→ **What is being asked**
Return the text lines of every entry below word for word, omitting the pictures.

→ **Material for this exercise**
..............................

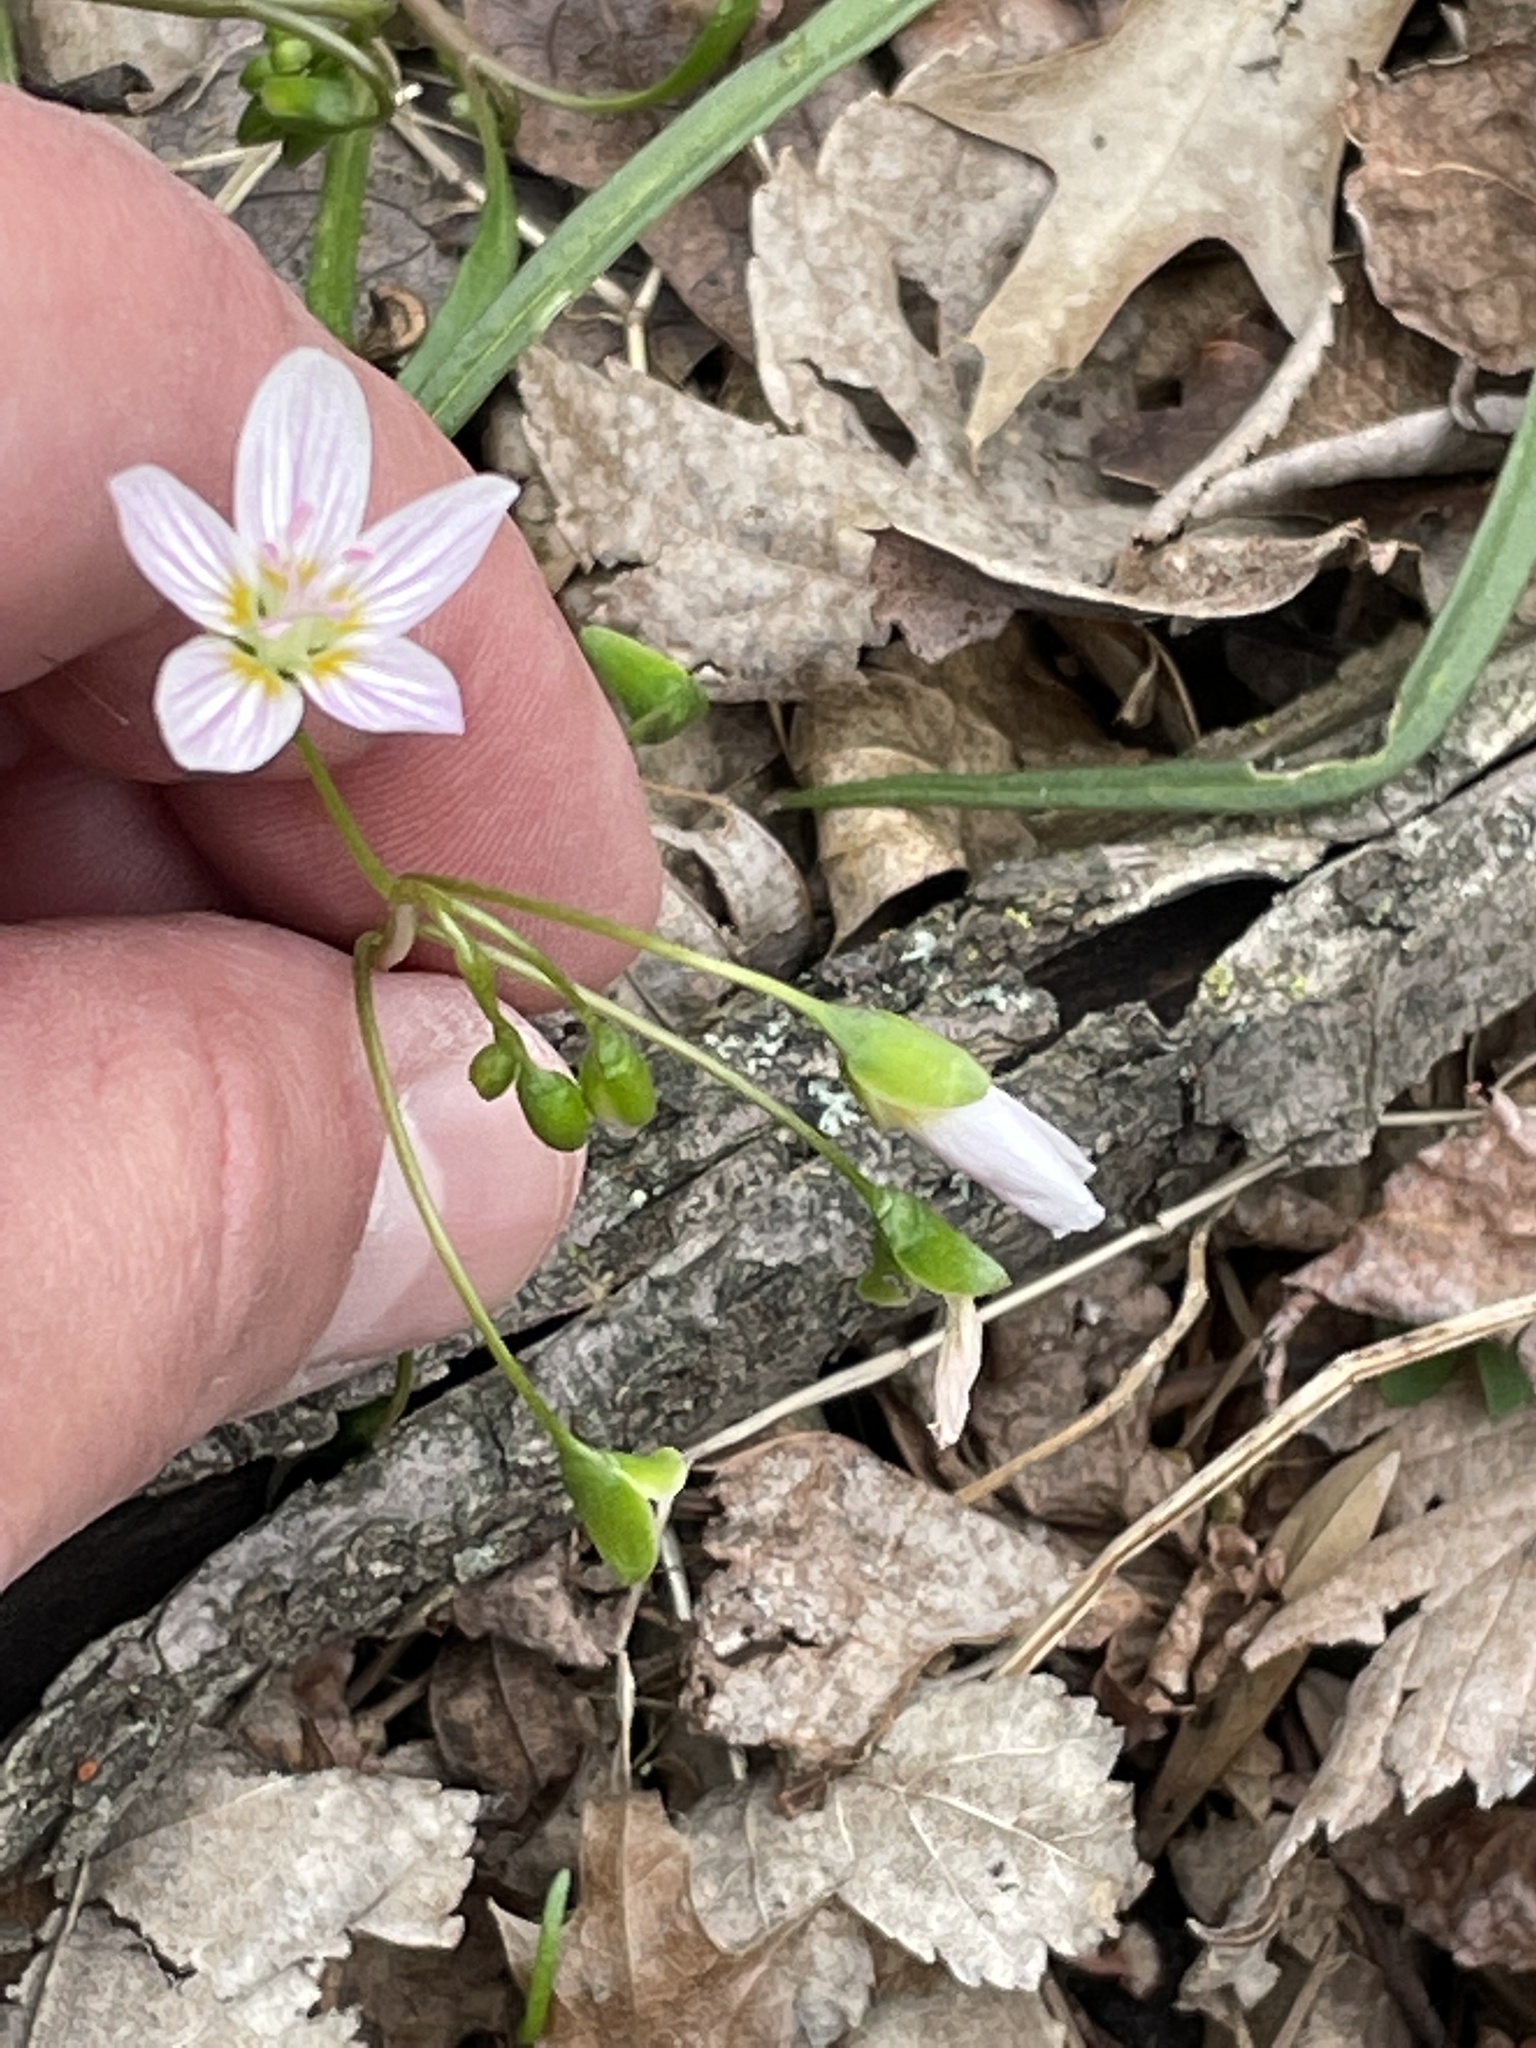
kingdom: Plantae
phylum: Tracheophyta
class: Magnoliopsida
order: Caryophyllales
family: Montiaceae
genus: Claytonia
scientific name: Claytonia virginica
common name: Virginia springbeauty
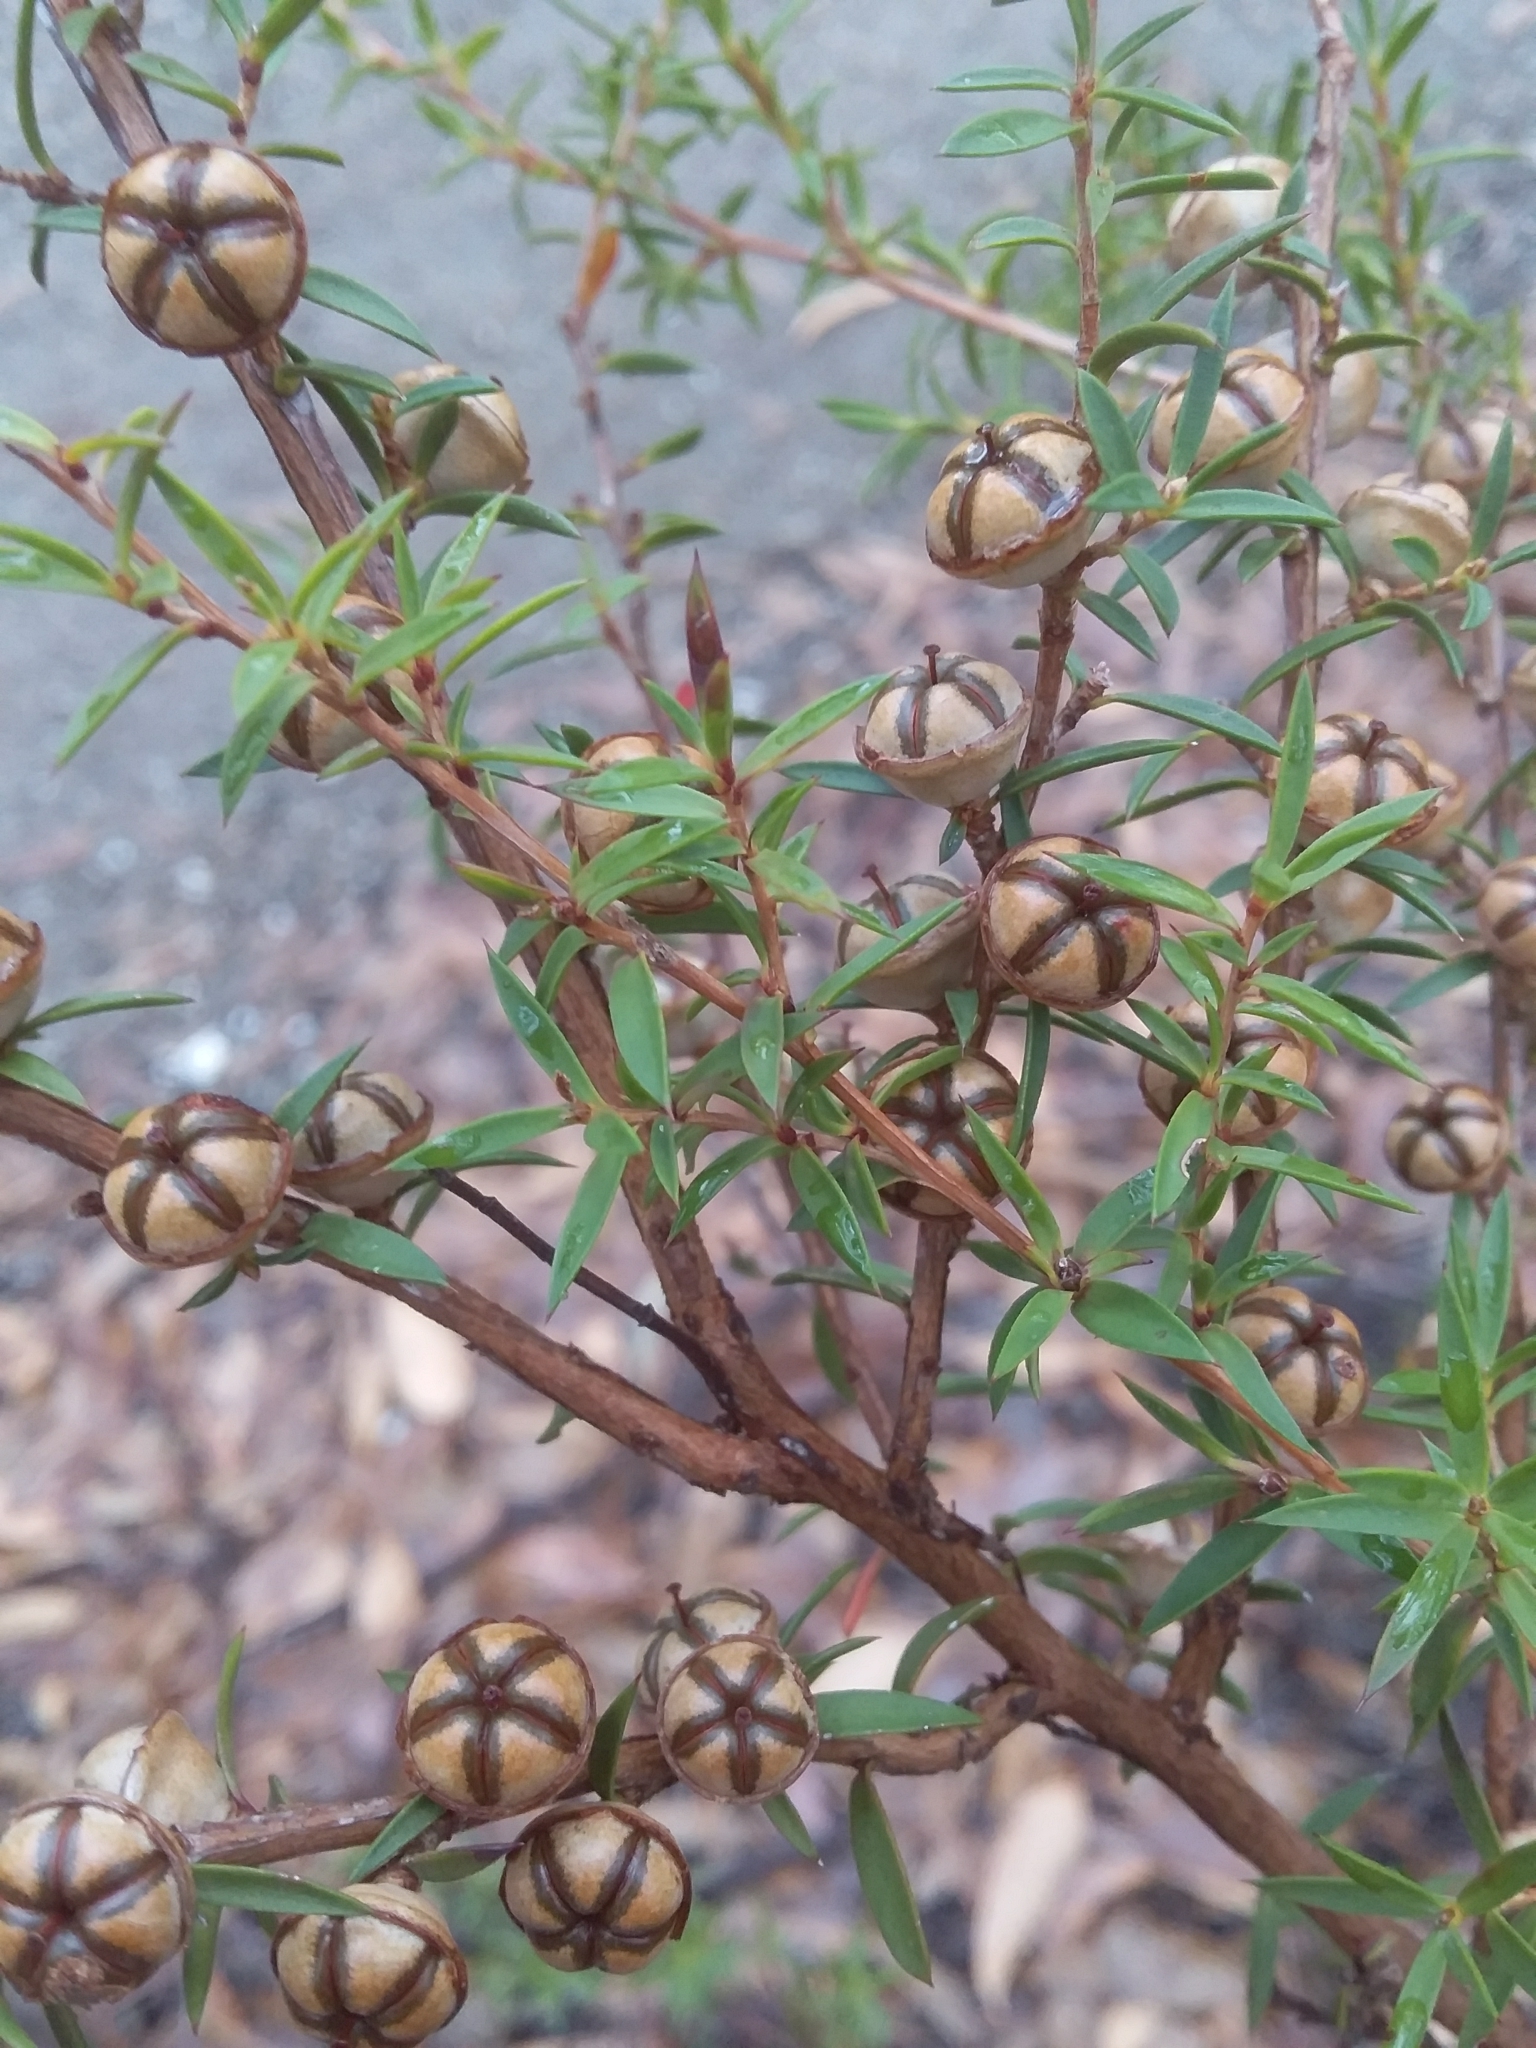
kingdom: Plantae
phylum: Tracheophyta
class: Magnoliopsida
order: Myrtales
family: Myrtaceae
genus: Leptospermum
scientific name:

..............................

→ **Solution for this problem**
kingdom: Plantae
phylum: Tracheophyta
class: Magnoliopsida
order: Caryophyllales
family: Montiaceae
genus: Claytonia
scientific name: Claytonia virginica
common name: Virginia springbeauty
kingdom: Plantae
phylum: Tracheophyta
class: Magnoliopsida
order: Myrtales
family: Myrtaceae
genus: Leptospermum
scientific name:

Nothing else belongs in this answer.